FOREWORD
The wind whirls about the house. Snow comes down in great gusts. I am alone, except for my black lab, Jude. I cannot breathe. Even the most simple task exhausts me. I am desperately afraid that I am going to die and nobody will know my work.
I lie in my bed, dreaming fantastical schemes. My plays will be done in repertory. There will be a retrospective show of my paintings. I will have a book published that will contain not only the story of my life, but my plays, my photographs, my set designs. I want it to be such a book of wonders that no one has ever seen the likes of it before. At last people will know the full range of my talents.
I feel as though I have gone mad, and the knowledge of that only compounds the madness. I see very few people for only very brief moments of time. None of them seems to know that I have gone mad.

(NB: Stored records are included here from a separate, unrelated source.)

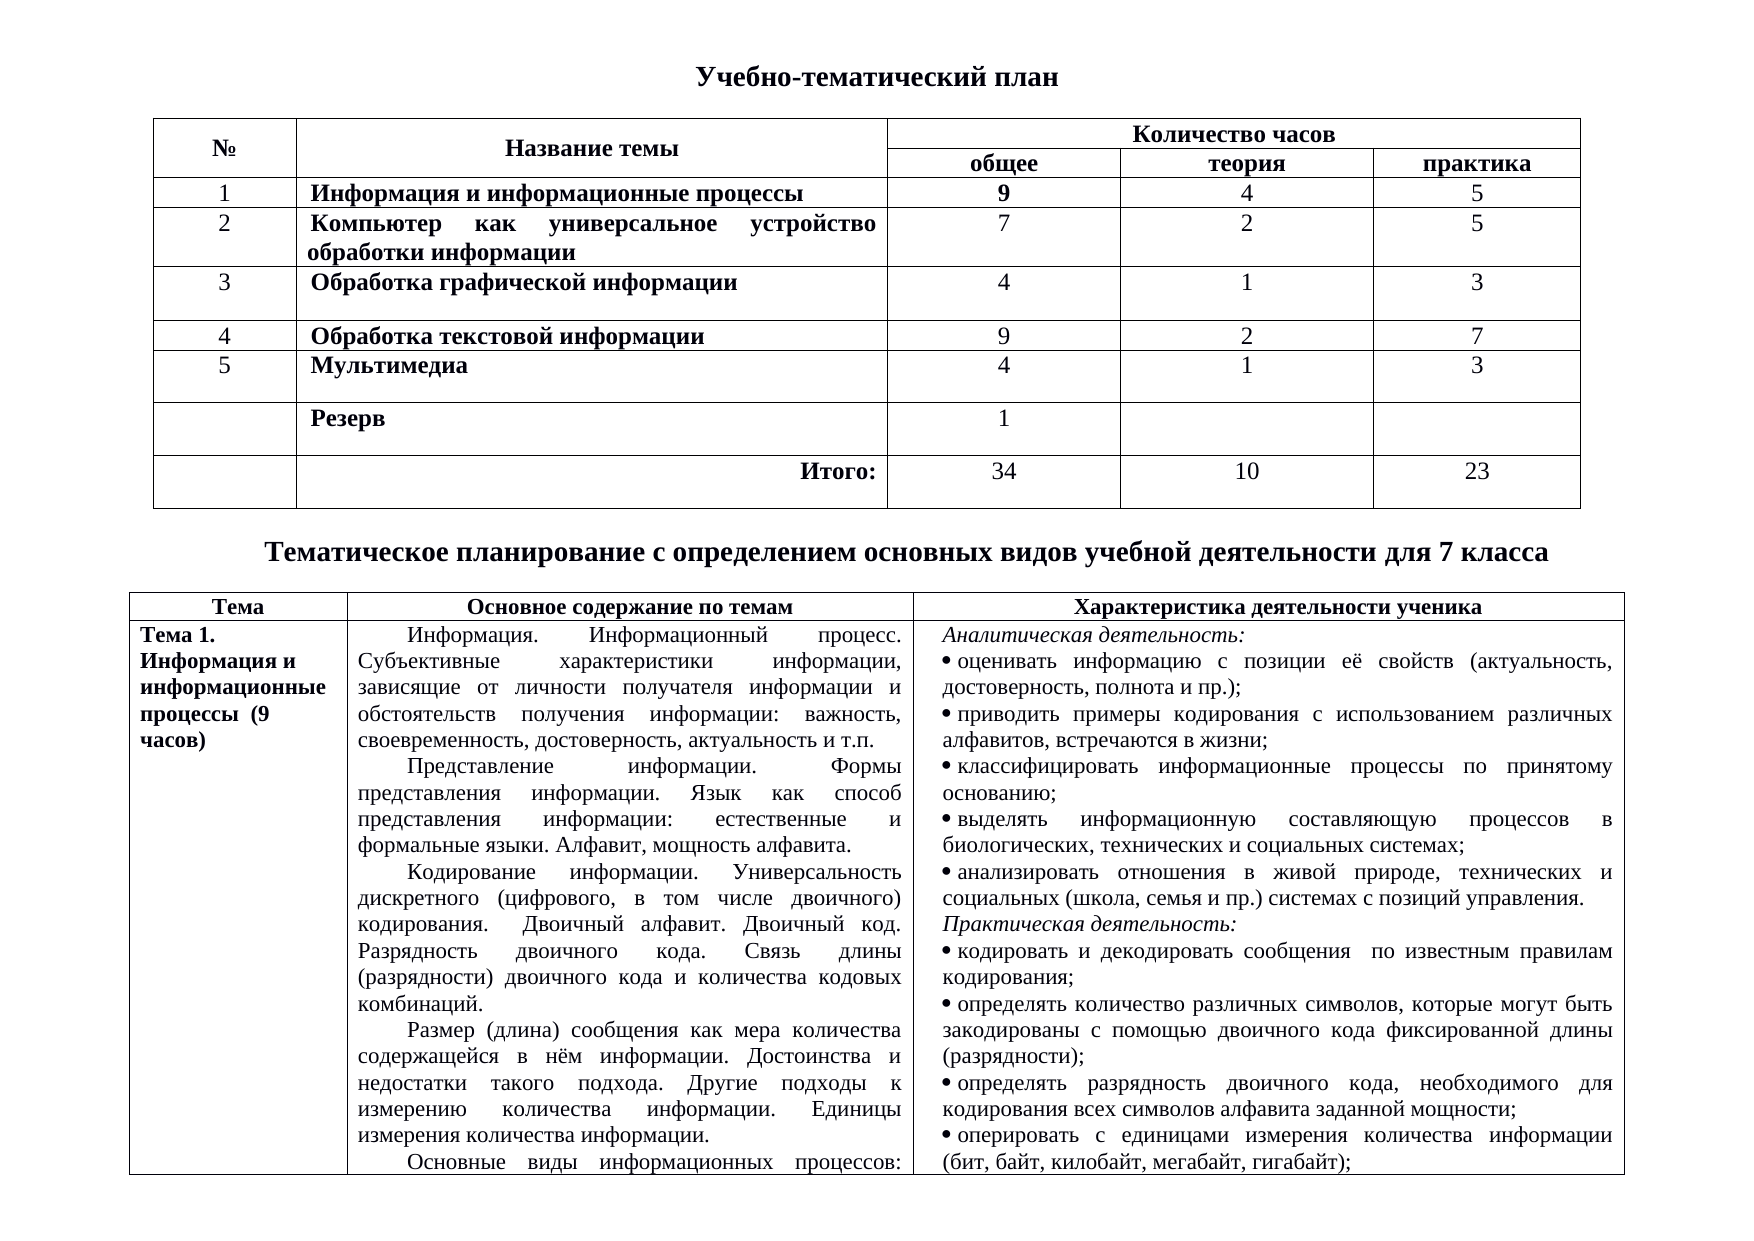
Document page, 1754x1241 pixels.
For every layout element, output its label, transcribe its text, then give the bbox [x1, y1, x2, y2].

table_cell 5 [1374, 208, 1580, 266]
table_header Название темы [297, 119, 887, 177]
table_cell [130, 621, 347, 1174]
table_cell 1 [888, 403, 1120, 455]
table_cell Компьютер как универсальное устройство обработки информации [297, 208, 887, 266]
subtitle Тематическое планирование с определением основных видов учебной деятельности для 7 класса [118, 534, 1636, 567]
table_cell 7 [888, 208, 1120, 266]
table_cell Обработка текстовой информации [297, 321, 887, 349]
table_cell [914, 621, 1624, 1174]
table_header Количество часов [888, 119, 1580, 147]
table_header Тема [130, 593, 347, 619]
table_cell Информация и информационные процессы [297, 178, 887, 207]
table_cell [1374, 403, 1580, 455]
table_cell Итого: [297, 456, 887, 508]
table_cell 7 [1374, 321, 1580, 349]
table_cell 5 [154, 351, 296, 402]
table_cell 4 [888, 267, 1120, 320]
table_cell [154, 456, 296, 508]
table_cell 2 [1121, 321, 1373, 349]
table_cell 1 [1121, 267, 1373, 320]
table_cell [154, 403, 296, 455]
table_cell теория [1121, 149, 1373, 177]
table_cell Мультимедиа [297, 351, 887, 402]
table_cell 4 [888, 351, 1120, 402]
table_cell 23 [1374, 456, 1580, 508]
table_cell 9 [888, 178, 1120, 207]
table_cell общее [888, 149, 1120, 177]
table_cell 10 [1121, 456, 1373, 508]
text Учебно-тематический план [118, 59, 1636, 93]
table_cell 4 [154, 321, 296, 349]
table_cell [1121, 403, 1373, 455]
table_header Характеристика деятельности ученика [914, 593, 1624, 619]
table_cell 2 [154, 208, 296, 266]
table_cell 4 [1121, 178, 1373, 207]
table_cell Резерв [297, 403, 887, 455]
table_cell Обработка графической информации [297, 267, 887, 320]
table_cell 34 [888, 456, 1120, 508]
table_header Основное содержание по темам [348, 593, 913, 619]
table_cell 3 [154, 267, 296, 320]
table_cell 1 [154, 178, 296, 207]
table_cell 2 [1121, 208, 1373, 266]
table_cell 1 [1121, 351, 1373, 402]
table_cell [348, 621, 913, 1174]
table_cell 9 [888, 321, 1120, 349]
table_cell 5 [1374, 178, 1580, 207]
table_cell практика [1374, 149, 1580, 177]
table_header № [154, 119, 296, 177]
table_cell 3 [1374, 351, 1580, 402]
table_cell 3 [1374, 267, 1580, 320]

I'm an old man picking obsessively through the rags and bones of my life – the few moments of triumph, the more frequent moments of failure. Why should this record be of interest to anyone? Only because I lived. Only because, in spite of my own personal demons, I have created a body of work that I am determined will survive. In spite of loneliness and confusion, I have made plays and paintings. I have built a theatre.
(Can you believe it? I have lost a page. I am sitting right here. I haven't moved.
And yet I cannot find the missing page.)
(Did I write it? I know I must have written it. I remember it quite clearly, and yet
I don't think I could reconstruct it. You see how totally mad I am.)
(I cannot find the missing page! Damn! I am going stark raving out of my mind!)
(I found it! I had thrown it in the trash can.)
In all human relationships, I count myself a failure. I did not love my mother and father and brother. Because they wanted me to conform to a set of values that was not my own, I felt they were my enemies. I have had few close friends. I tried to love James Price, but I see clearly now that he, like my family, with all the best intentions in the world, was bent on destroying me. The destruction that my parents, especially my mother, and he left behind has hobbled me through my whole life. And all in the name of love.
And yet here it is – a ramshackle house that is my life. I have nailed each board in place. I have set the doors in their jambs; I have put the windows in their frames. People passing by might think, “Who could live here in this eccentric mansion?” I live here. Me! I have lived a double life. I am a secretive man. I have revealed very little of what I actually felt – I must have learned this lesson from my mother. But all the while, in spite of myself, I have been building this edifice. Behold! It is mine. The old man who opens the door to receive the unknowing stranger, is bent and broken. He is enough to frighten anyone away. But come and stay a moment. Take my hand. I won't hurt you. I have a lifetime of accumulations I would like to show you. I am so relieved to have someone to whom I can speak. A friend at last.
No, I haven't built a house at all! That knock on the door was the wind whirring. I am standing here watching a howling blizzard surrounded by the boards with which I hoped to build my house – my books, my paintings, my photographs, my plays. They might look like only a pile of lumber to you, but to me each one is precious. They were hand-hewn. Each painting. Each play. Precious. I have spent a life-time of hard toil accumulating them. If not me, perhaps someone else can build a house of them. I bequeath them to you.